ACTIVITY:
The copy you return should hold every record below word for word and no images.

>>>

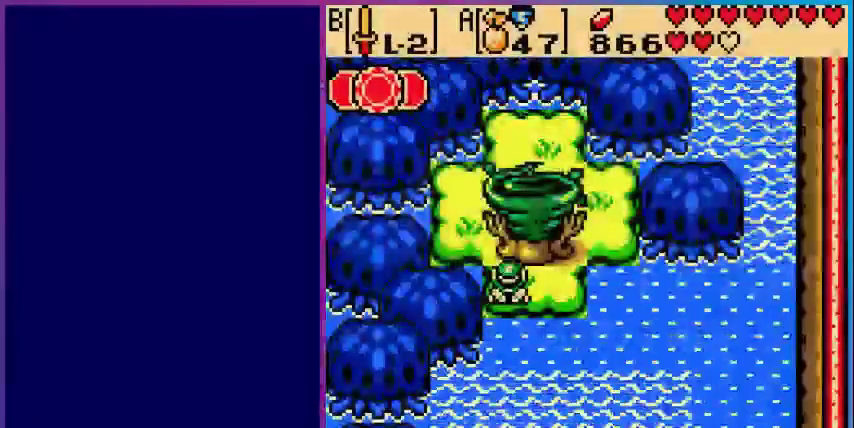
{"buttons": ["DPAD_DOWN"], "events": []}
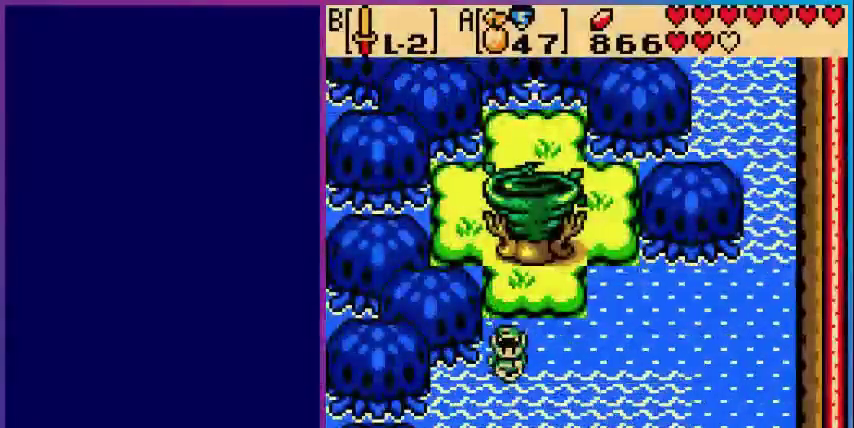
{"buttons": ["A", "DPAD_DOWN"], "events": [[480, "A", "down"]]}
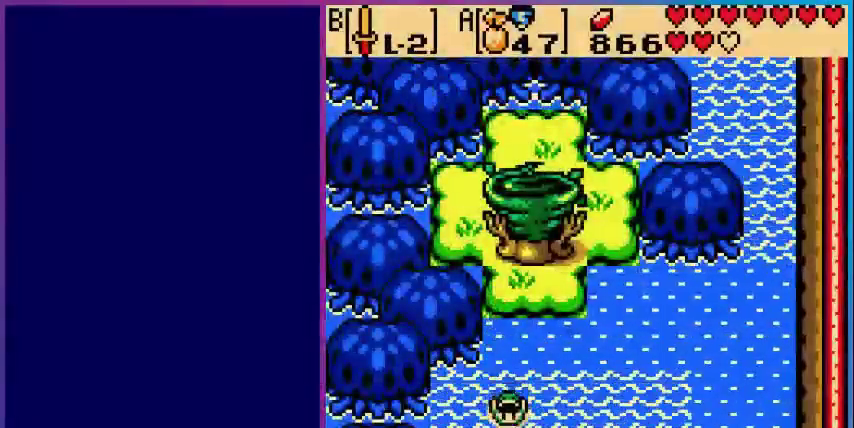
{"buttons": ["DPAD_DOWN"], "events": [[440, "A", "up"]]}
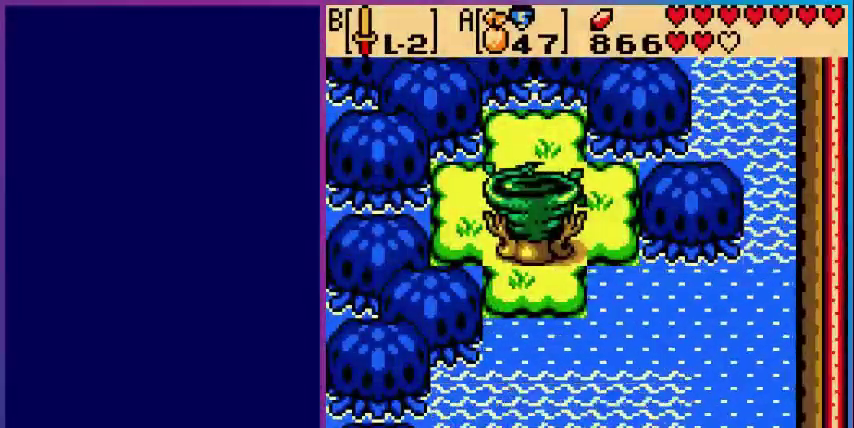
{"buttons": [], "events": [[480, "DPAD_DOWN", "up"]]}
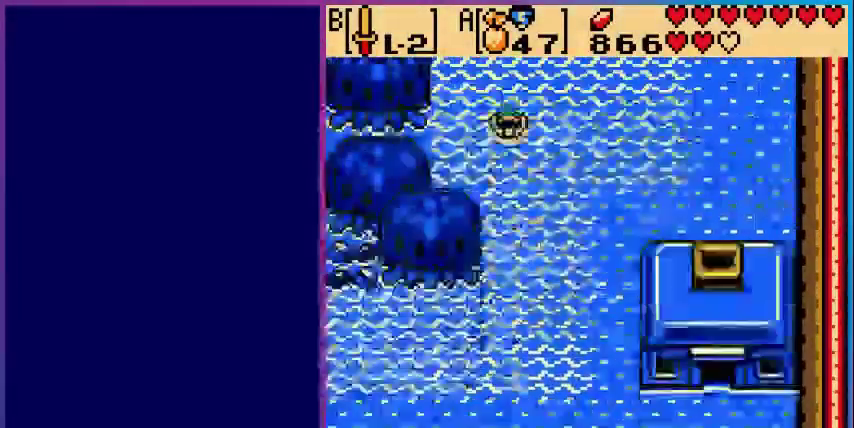
{"buttons": [], "events": []}
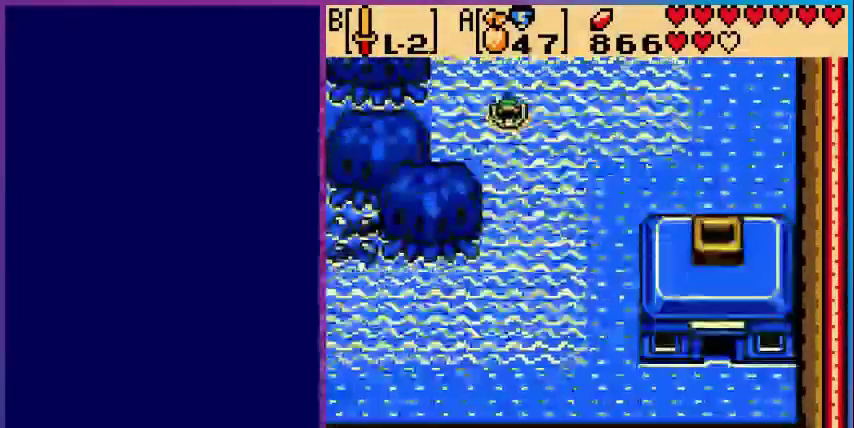
{"buttons": ["A", "DPAD_UP"], "events": [[240, "DPAD_UP", "down"], [320, "A", "down"]]}
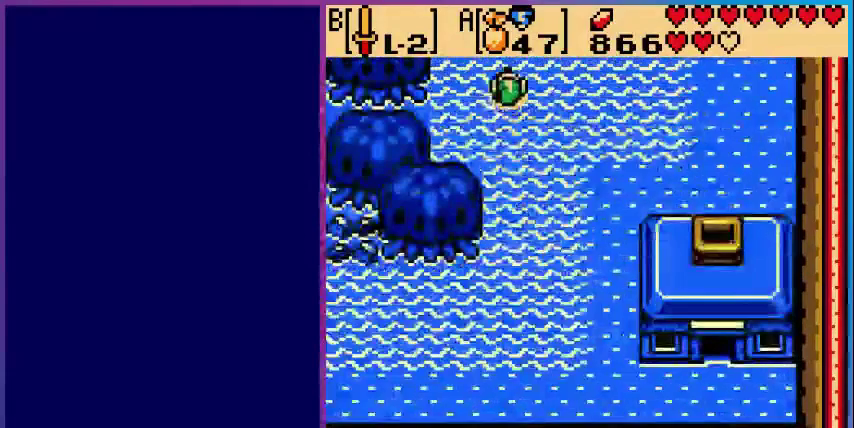
{"buttons": ["DPAD_UP"], "events": [[120, "A", "up"]]}
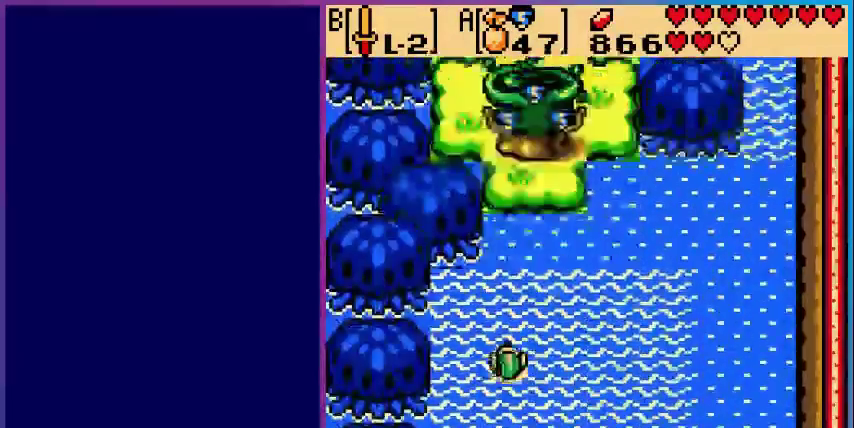
{"buttons": ["A", "DPAD_UP", "DPAD_RIGHT"], "events": [[120, "DPAD_RIGHT", "down"], [280, "A", "down"]]}
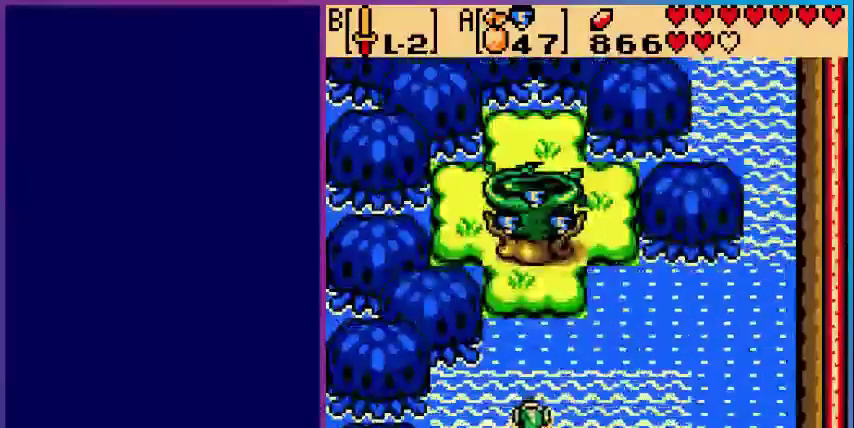
{"buttons": ["DPAD_UP", "DPAD_RIGHT"], "events": [[240, "A", "up"]]}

<<<

EXPECTED ANSWER:
{"buttons": ["DPAD_DOWN"], "events": []}
{"buttons": ["A", "DPAD_DOWN"], "events": [[480, "A", "down"]]}
{"buttons": ["DPAD_DOWN"], "events": [[440, "A", "up"]]}
{"buttons": [], "events": [[480, "DPAD_DOWN", "up"]]}
{"buttons": [], "events": []}
{"buttons": ["A", "DPAD_UP"], "events": [[240, "DPAD_UP", "down"], [320, "A", "down"]]}
{"buttons": ["DPAD_UP"], "events": [[120, "A", "up"]]}
{"buttons": ["A", "DPAD_UP", "DPAD_RIGHT"], "events": [[120, "DPAD_RIGHT", "down"], [280, "A", "down"]]}
{"buttons": ["DPAD_UP", "DPAD_RIGHT"], "events": [[240, "A", "up"]]}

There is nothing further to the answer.